Jean-Philippe followed in the footsteps of his dad by joining CQS, the $13bn multi-strategy hedge fund set up by Sir Michael Hintze, as an analyst on its European banks and insurers credit fund in March 2015.

He left around two years later and landed at Mitheridge Capital Management, which manages real estate investments for institutional investors and family offices, as an investment associate.

Eight months later and he’s back on the market, according to his LinkedIn profile. Having left the firm in February, he’s yet to secure a new role.

He could be about to jump into a hot new area, however. Again, his profile suggests that he’s currently on ‘Data Science Immersive’, a 12-week data science course at coding bootcamp General Assembly, which claims to offer both practical training and career help.

Maybe a change could be on the cards for Princeton economics graduate, Jean-Philippe, or perhaps he’s just getting in on the emerging trend of hedge funds demanding that their employees possess both quantitative and traditional investment skills.

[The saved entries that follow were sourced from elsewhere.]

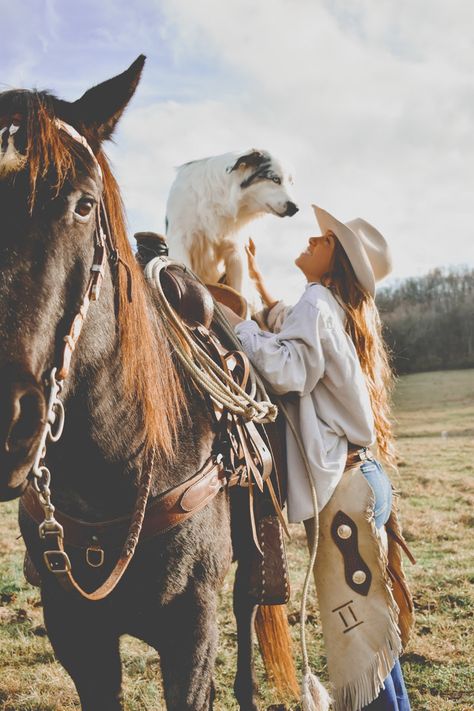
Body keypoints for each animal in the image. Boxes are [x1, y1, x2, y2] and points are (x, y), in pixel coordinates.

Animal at [166, 149, 296, 294]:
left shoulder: (235, 251)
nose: (295, 208)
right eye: (275, 179)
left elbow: (239, 292)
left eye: (291, 183)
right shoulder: (180, 242)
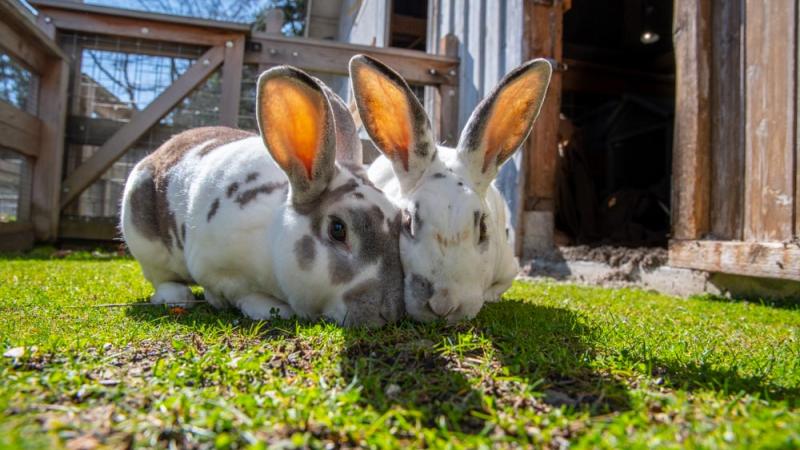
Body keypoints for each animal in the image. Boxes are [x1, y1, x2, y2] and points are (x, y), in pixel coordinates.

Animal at [120, 65, 406, 326]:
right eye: (338, 229)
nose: (388, 313)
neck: (270, 239)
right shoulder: (219, 271)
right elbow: (244, 295)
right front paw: (271, 309)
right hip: (144, 241)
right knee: (161, 278)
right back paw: (178, 296)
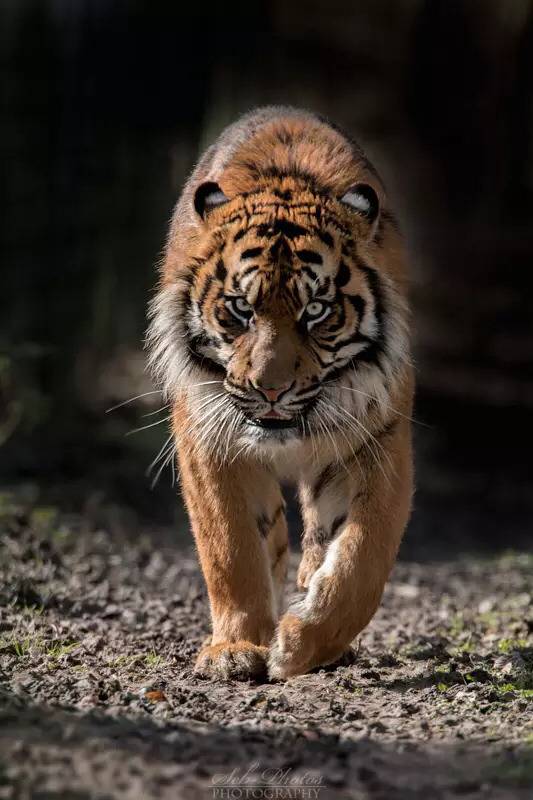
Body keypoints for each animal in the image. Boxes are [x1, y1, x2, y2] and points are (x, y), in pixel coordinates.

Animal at [148, 108, 414, 680]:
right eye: (240, 309)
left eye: (315, 311)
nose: (270, 389)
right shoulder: (209, 437)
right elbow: (232, 547)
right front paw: (236, 648)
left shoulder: (376, 439)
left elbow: (362, 558)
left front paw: (300, 643)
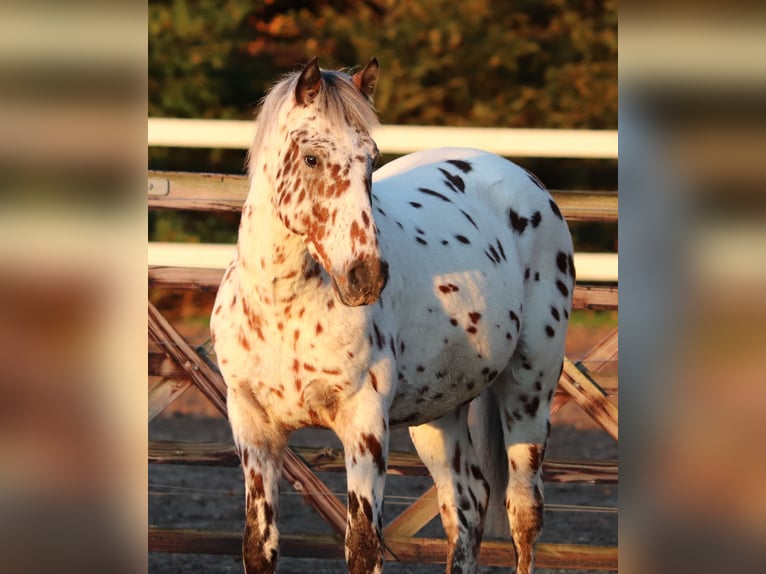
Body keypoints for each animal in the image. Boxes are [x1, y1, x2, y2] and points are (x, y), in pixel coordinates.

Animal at [212, 59, 576, 574]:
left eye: (371, 159)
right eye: (311, 159)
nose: (366, 275)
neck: (282, 308)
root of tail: (526, 182)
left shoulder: (364, 424)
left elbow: (363, 546)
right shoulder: (253, 427)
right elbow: (259, 547)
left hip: (530, 391)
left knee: (523, 513)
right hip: (439, 411)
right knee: (467, 504)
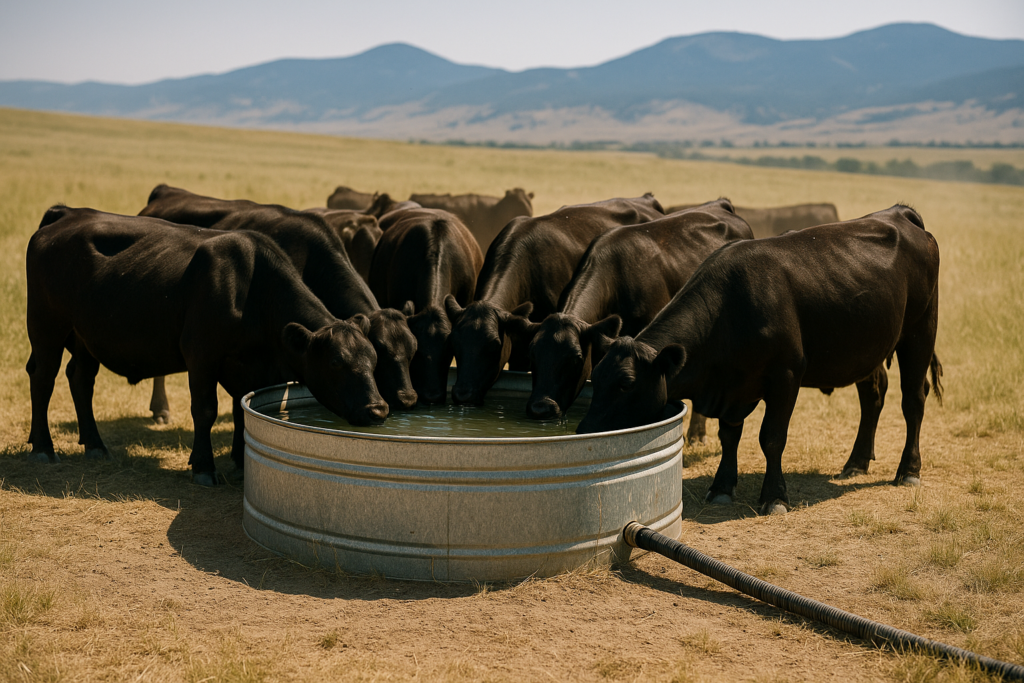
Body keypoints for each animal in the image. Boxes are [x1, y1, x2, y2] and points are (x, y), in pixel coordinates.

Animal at [26, 206, 387, 486]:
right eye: (336, 362)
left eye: (373, 360)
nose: (378, 410)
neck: (252, 288)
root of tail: (66, 214)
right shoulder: (201, 355)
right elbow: (205, 409)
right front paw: (203, 466)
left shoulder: (251, 366)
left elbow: (242, 409)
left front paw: (241, 462)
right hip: (46, 326)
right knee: (42, 376)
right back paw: (43, 448)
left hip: (85, 336)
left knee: (80, 379)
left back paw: (95, 444)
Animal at [577, 205, 942, 516]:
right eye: (597, 376)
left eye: (626, 383)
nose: (584, 431)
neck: (730, 308)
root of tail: (898, 213)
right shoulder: (732, 387)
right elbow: (729, 435)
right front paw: (722, 486)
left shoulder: (786, 376)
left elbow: (772, 438)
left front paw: (775, 496)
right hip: (866, 348)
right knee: (873, 395)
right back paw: (856, 462)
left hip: (919, 331)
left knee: (913, 400)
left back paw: (908, 470)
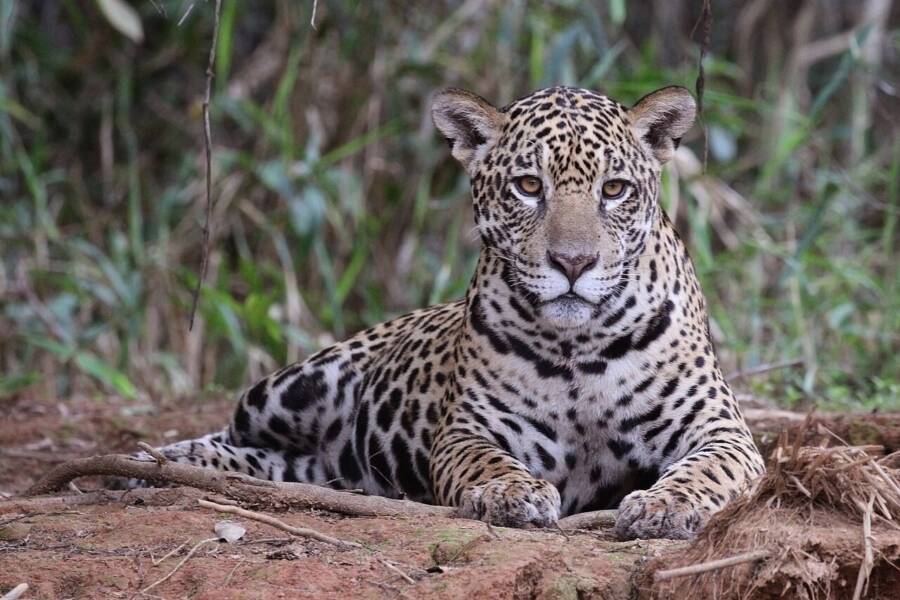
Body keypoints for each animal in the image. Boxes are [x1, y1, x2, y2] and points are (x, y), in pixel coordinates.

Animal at [140, 84, 765, 540]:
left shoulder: (721, 429)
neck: (579, 345)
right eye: (527, 186)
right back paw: (159, 462)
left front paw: (667, 506)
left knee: (277, 466)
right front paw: (513, 493)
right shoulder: (470, 428)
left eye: (614, 189)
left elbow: (707, 468)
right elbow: (485, 462)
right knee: (231, 434)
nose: (573, 261)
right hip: (290, 389)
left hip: (316, 462)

His father, Philippe Jabre is a high profile hedge fund manager who is currently chief investment officer of his own hedge fund, Jabre Capital Partners in Geneva. Before this, he was a managing director at GLG Partners.

Following in the footsteps of a legendary finance figure is not easy, but it can certainly open doors.

Alex Blankfein, Harvard MBA and oldest son of Goldman Sachs CEO Lloyd Blankfein, joined Goldman Sachs in cross asset sales before switching to consultancy Bain & Co and then quietly moving to Carlyle Group late last year. Lloyd is close to David Rubenstein, Carlyle’s founder, which may have greased the wheels for his entrance into the notoriously competitive world of PE.

Louis Dillon Ingraham Bacon, son of Moore Capital founder Louis Bacon, also joined Goldman Sachs last year. Giacomo Draghi, son of European Central Bank president Mario, spent 13 years working in interest rates trading at Morgan Stanley before leaving in February to join hedge fund LMR Partners.